Pakistan, DR-Congo address polio concerns
Pakistan has confirmed three new polio cases in its conflict-hit tribal region, bringing to 11 the total number of cases in the country so far this year, according to the country's Dawn newspaper. Two of the cases are from Khyber Agency and one from FR Kohat, according to an official, and all three were caused by poliovirus type 1. Last year at this point Pakistan had confirmed 10 polio cases. In January the country launched a campaign to vaccine 32 million children under the age of 5 against the disease. Pakistan's president declared 2011 as the "Emergency Year for Polio Eradication."
Mar 1 Dawn story
Elsewhere, the head of the United Nations Children's Fund (UNICEF) arrived in the Democratic Republic of the Congo (DRC) today to meet with government officials and to assess efforts to curb a rapidly spreading polio outbreak. "Eradicating polio in DRC and everywhere requires an absolute commitment by government and its partners to vaccinate every child," said UNICEF Executive Director Anthony Lake in an agency news release.

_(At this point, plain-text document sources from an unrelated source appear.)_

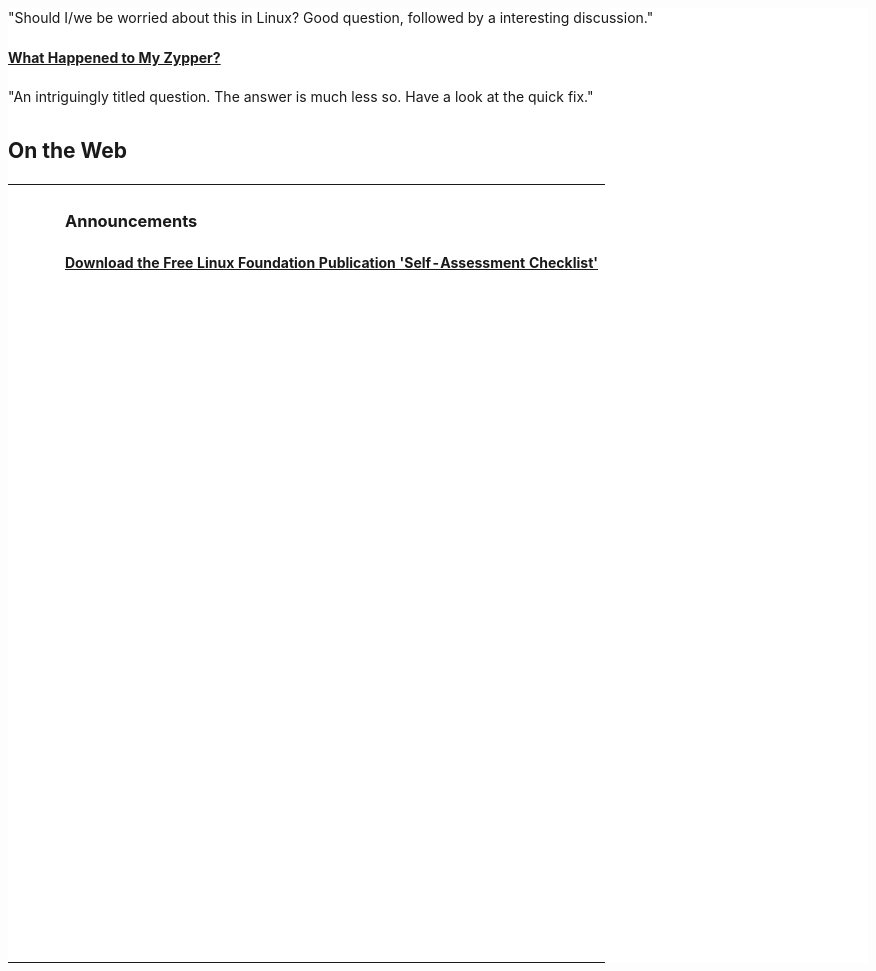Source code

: 


"Should I/we be worried about this in Linux? Good question, followed by a interesting discussion." 




####  [What Happened to My Zypper?](http://forums.opensuse.org/english/get-help-here/applications/449095-what-has-happened-my-zypper.html)




"An intriguingly titled question. The answer is much less so. Have a look at the quick fix." 



</td>
</tr>
</tbody>
</table>





  









## On the Web








<table style="width: 98%;" class="zeroBorder" >
<tbody >
<tr >

<td style="color: rgb(255, 255, 255); text-align: center; vertical-align: top; width: 36px;" >[![OWN-oxygen-On-the-Web.png](http://en.opensuse.org/images/d/d6/OWN-oxygen-On-the-Web.png)](http://en.opensuse.org/File:OWN-oxygen-On-the-Web.png)
</td>

<td style="margin: 0pt 1em 0pt 0pt;" >  




###  Announcements




####  [Download the Free Linux Foundation Publication 'Self-Assessment Checklist'](http://www.linuxfoundation.org/lp/page/download-the-free-self-assessment-checklist)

From January 2010 to last month the country has confirmed 112 new polio cases. In January Lake visited Angola, which is also experiencing a major polio outbreak.
Feb 28 UNICEF news release

Study: Hand washing in Egyptian elementary schools cuts flu in half
Egyptian researchers found that an intensive hand-hygiene campaign reduced influenza in elementary schoolchildren 50% and diarrhea 30%. The scientists instituted the campaign in 30 schools in Cairo governorate that had previously low levels of hand hygiene: Students typically only rinsed hands without using soap and dried them on clothing or air-dried them. Thirty schools without the campaign served as controls, and data were collected over 12 weeks from Feb 16 through May 12, 2008. Compared with the control group, absences in the intervention schools for flu-like illness fell 40%, diarrheal illness dropped 30%, conjunctivitis was reduced 67%, and lab-confirmed flu was cut in half.